_WHAT TO WORK ON_
Look at each line below and count those with the word "output"; the answer is that number only.

*** ENTRIES SHOWN ***

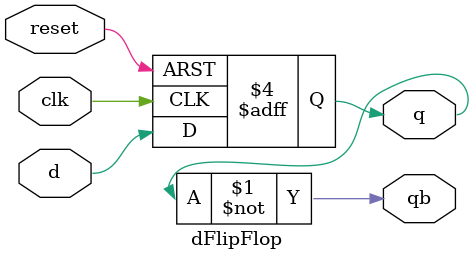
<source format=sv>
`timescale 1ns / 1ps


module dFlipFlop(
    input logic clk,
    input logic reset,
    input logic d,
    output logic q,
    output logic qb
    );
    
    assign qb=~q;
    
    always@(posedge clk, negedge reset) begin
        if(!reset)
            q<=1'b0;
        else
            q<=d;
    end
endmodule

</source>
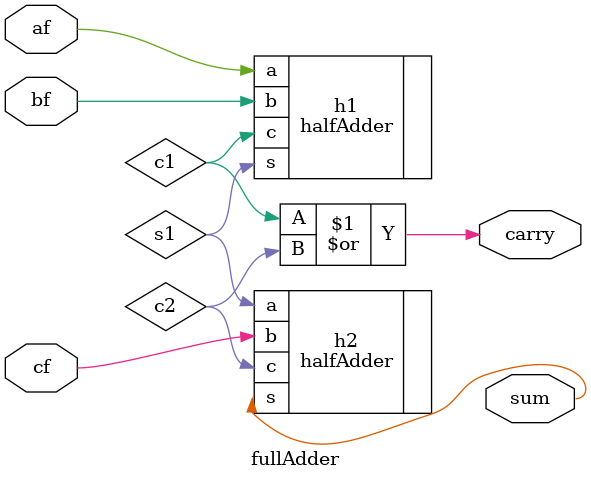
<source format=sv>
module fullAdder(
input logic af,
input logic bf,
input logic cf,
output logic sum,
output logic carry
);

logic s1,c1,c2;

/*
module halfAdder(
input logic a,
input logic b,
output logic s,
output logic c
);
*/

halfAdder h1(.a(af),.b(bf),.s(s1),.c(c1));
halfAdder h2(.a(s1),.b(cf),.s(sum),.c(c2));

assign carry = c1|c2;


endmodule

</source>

*** End of ENTRIES SHOWN ***
*** ENTRIES SHOWN ***

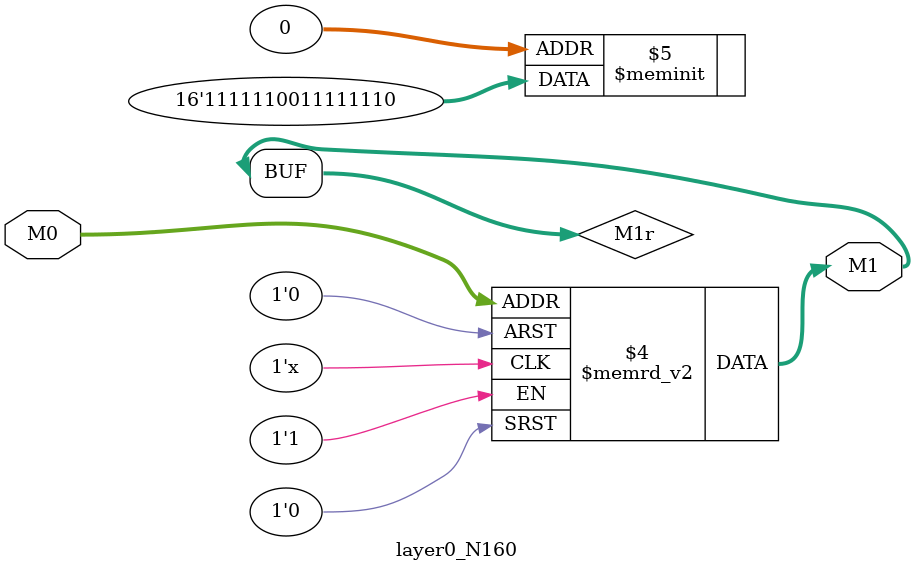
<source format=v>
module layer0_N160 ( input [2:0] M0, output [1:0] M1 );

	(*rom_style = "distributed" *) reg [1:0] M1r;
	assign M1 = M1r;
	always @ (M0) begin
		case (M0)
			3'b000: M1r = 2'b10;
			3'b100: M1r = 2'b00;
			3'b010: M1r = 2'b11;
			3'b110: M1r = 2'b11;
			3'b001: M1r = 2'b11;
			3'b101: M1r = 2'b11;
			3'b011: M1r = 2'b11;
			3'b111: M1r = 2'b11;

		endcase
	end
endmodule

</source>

*** End of ENTRIES SHOWN ***
*** ENTRIES SHOWN ***

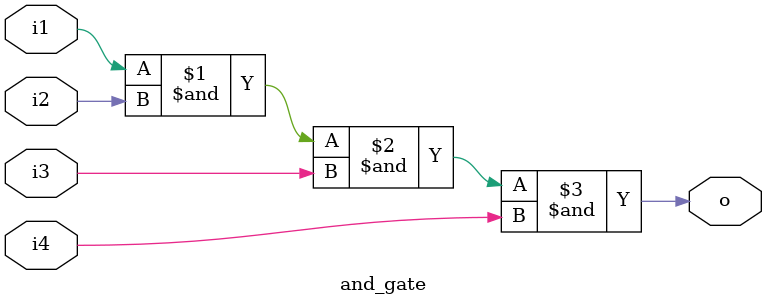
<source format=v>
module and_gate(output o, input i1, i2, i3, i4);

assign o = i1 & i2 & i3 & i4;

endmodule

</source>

*** End of ENTRIES SHOWN ***

_SOLUTION TO THIS EXERCISE_
8